The reason for that, Igor Dmitriyev argues, is that while many assume that senior Russian officials are corruptly benefiting from the other purchases abroad, the Italian deal represents an immediate threat to Russian workers who produce a similar and perhaps even better piece of equipment(versia.ru/articles/2010/mar/17/inostrannaya_voennaya_tehnika_v_rossiyskoy_armii).
If the Italian deal goes through, the “Versiya” military commentator says the Federation of Independent Trade Unions of Russia has concluded, more workers at the Arzamas machine-building complex, one of Russia’s hard-hit company towns, will see their wage arrears increase or even see their jobs disappear entirely.
The proposed Italian deal, Dmitriyev says, is especially “scandalous.” The vehicles that the Arzamas plant produces and that the Italian purchases would displace are equally good in the opinion of Russian military experts such as Ruslan Pukhov, the director of the Moscow Center for the Analysis of Strategy and Technology, and one-third to one-half less expensive.
Moreover, these experts say, the Russian model can be upgraded and modernized in ways that the Italian one cannot, meaning that initial savings to the military budget will be multiplied in the out years. And at the same time, because the Italian models won’t include all the equipment required for operation, the real cost of the deal is greater than Moscow says.
Investigative journalists at “Vzglyad,” Dmitriyev continues, may have found the explanation for this strange deal. It turns out, they say, the Italian company which would sell the armored vehicles to Russia is “a shadow partner of another Russian firm, KamAZ, “whose director in turn is friendly with the leadership of the defense ministry.”
The Arzamas factory, on the other hand, is part of a different military-industrial structure. Thus, KamAZ “is lobbying the interests of a [foreign] partner” against the interests of other Russian firms, and “it is completely possible to assume that as a result, particular functionaries of the ministry will receive some profit” from this “multi-million-dollar contract.”
But the interests of the workers at Arzamas will be ignored. That represents an economic and social tragedy. As of January 2010, wage arrears in Russian firms had reached, according to official figures, 4.1 billion rubles (135 million US dollars), including unpaid back wages in the region where Arzamas is located of 152 million rubles (5 million US dollars).
Moreover, Russian unemployment, which already stands at between eight and nine million, may now increase, Aleksandr Shershukov, the secretary of the Federation of Independent Trade Unions says, if the Italian deal goes through and there is no work for the employees of the Arzamas plant.
Russian arms purchases abroad may seem to be either a small problem or even from some perspectives a positive development, especially compared to Russian arms sales abroad.

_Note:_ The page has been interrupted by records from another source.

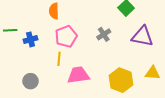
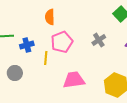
yellow line: (59, 59) -> (46, 58), moved
gray circle: (31, 81) -> (15, 73), moved

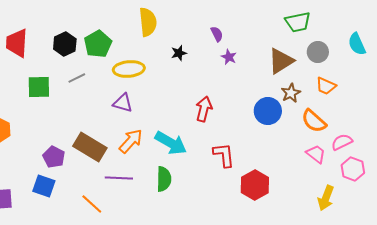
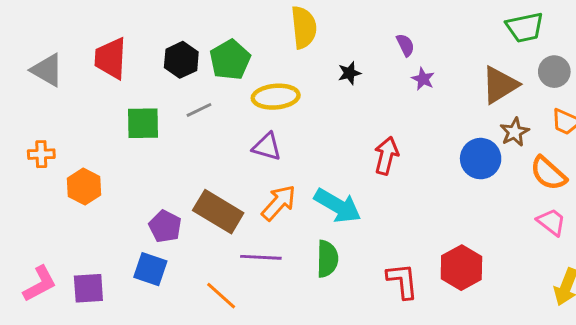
red L-shape: (224, 155) -> (402, 281), moved

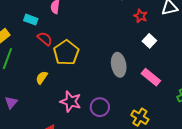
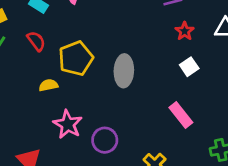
red semicircle: (45, 39) -> (36, 41), moved
gray ellipse: (119, 65) -> (124, 71), moved
yellow semicircle: (42, 78) -> (48, 85), moved, turned 32

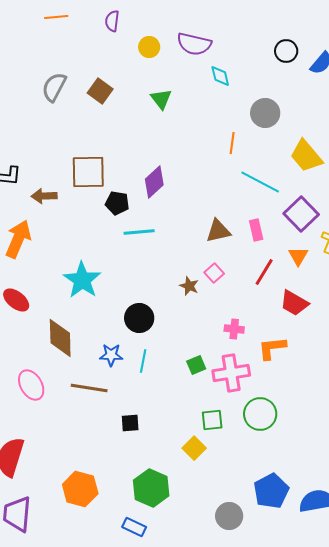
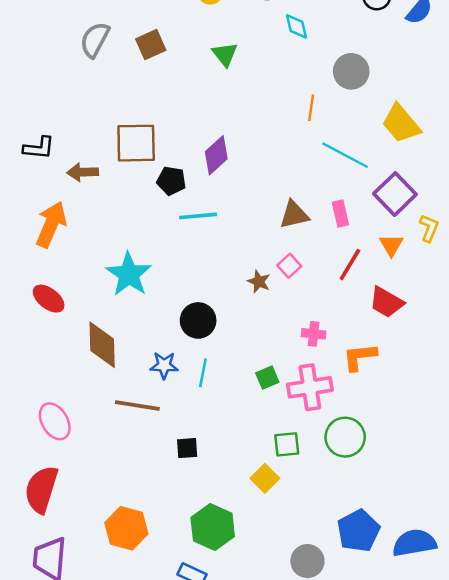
brown square: (100, 91) -> (151, 45), turned 30
pink ellipse: (31, 385) -> (55, 421), moved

But these purchases have the potential to create a very serious political problem for the Russian powers that be because they bring together three different sets of concerns and political groups.
First, such purchases represent yet another attack on Russian pride. As Svetlana Savitskaya (KPRF), deputy head of the Duma Defense Committee, puts it, she “won’t be surprises if several years from now, they will tell us” that we have to put more Russians out of work and purchase even more military equipment abroad.

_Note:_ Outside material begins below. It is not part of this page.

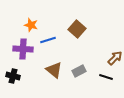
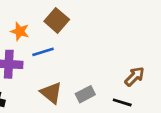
brown square: (77, 29) -> (57, 20), moved

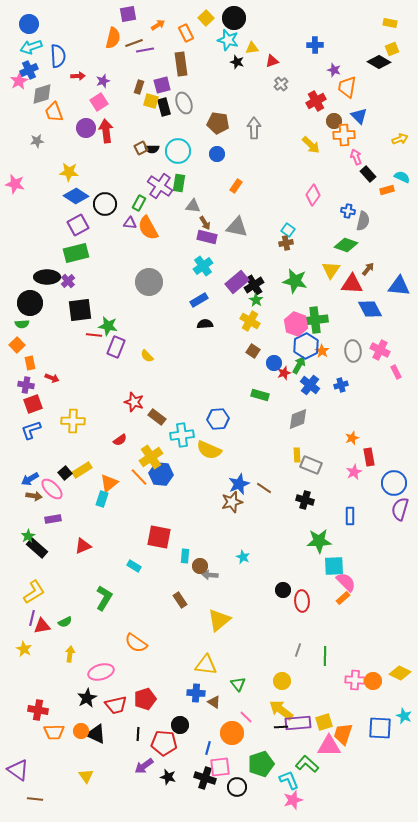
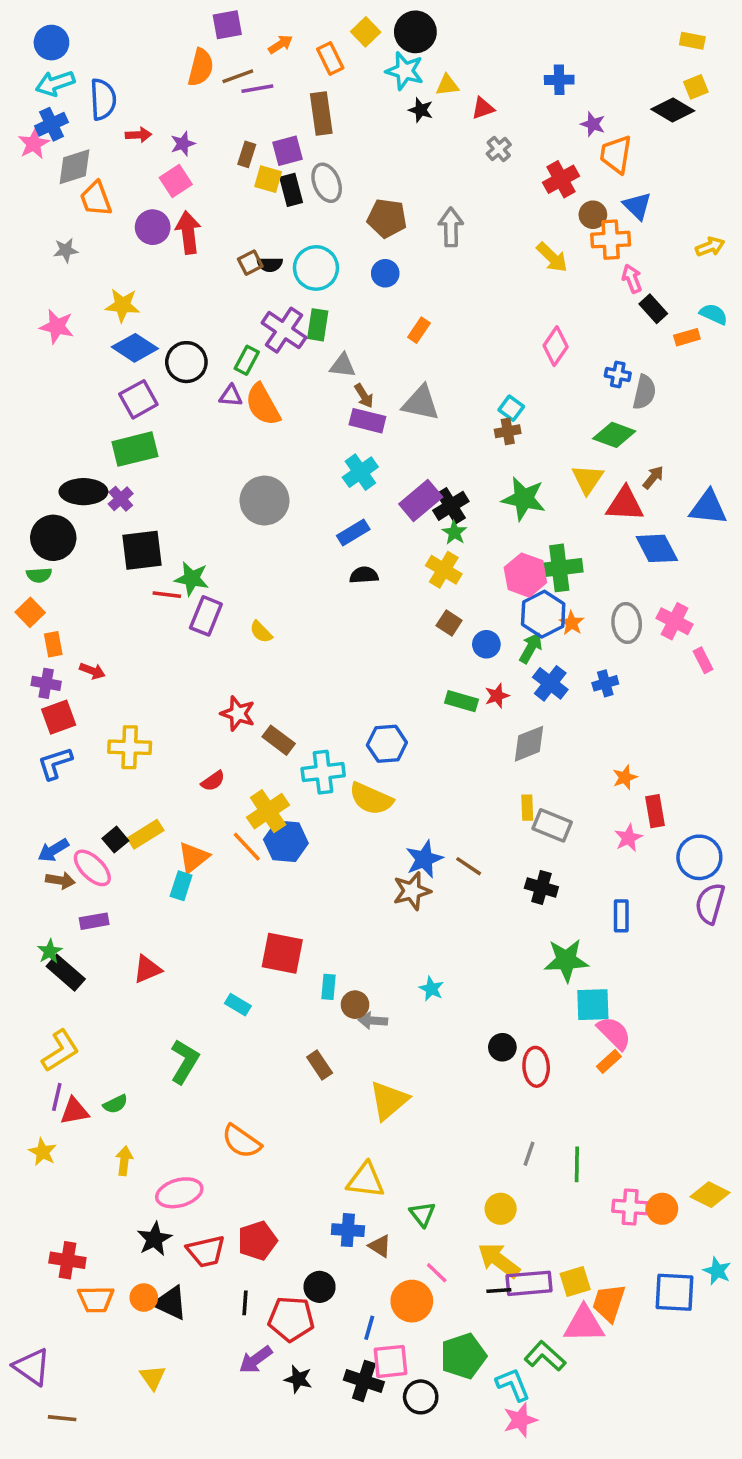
pink star: (15, 184) -> (57, 327), moved
red star: (284, 373) -> (497, 696), moved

Second, such purchases represent a threat to Russia’s defense industry and its allies in the defense ministry, an alliance that may be further strengthened and prompted to go into action by these purchases which many members of these two groups will view not only as unsettling and insulting but a direct threat to their own futures.
And third, the linkage of such purchases and the unemployment they cause to corruption in the upper reaches of the powers that be is likely to bring together class and nationalist outrage, something that Russian opposition leaders may seek to exploit and that the Russian government will ignore at its peril.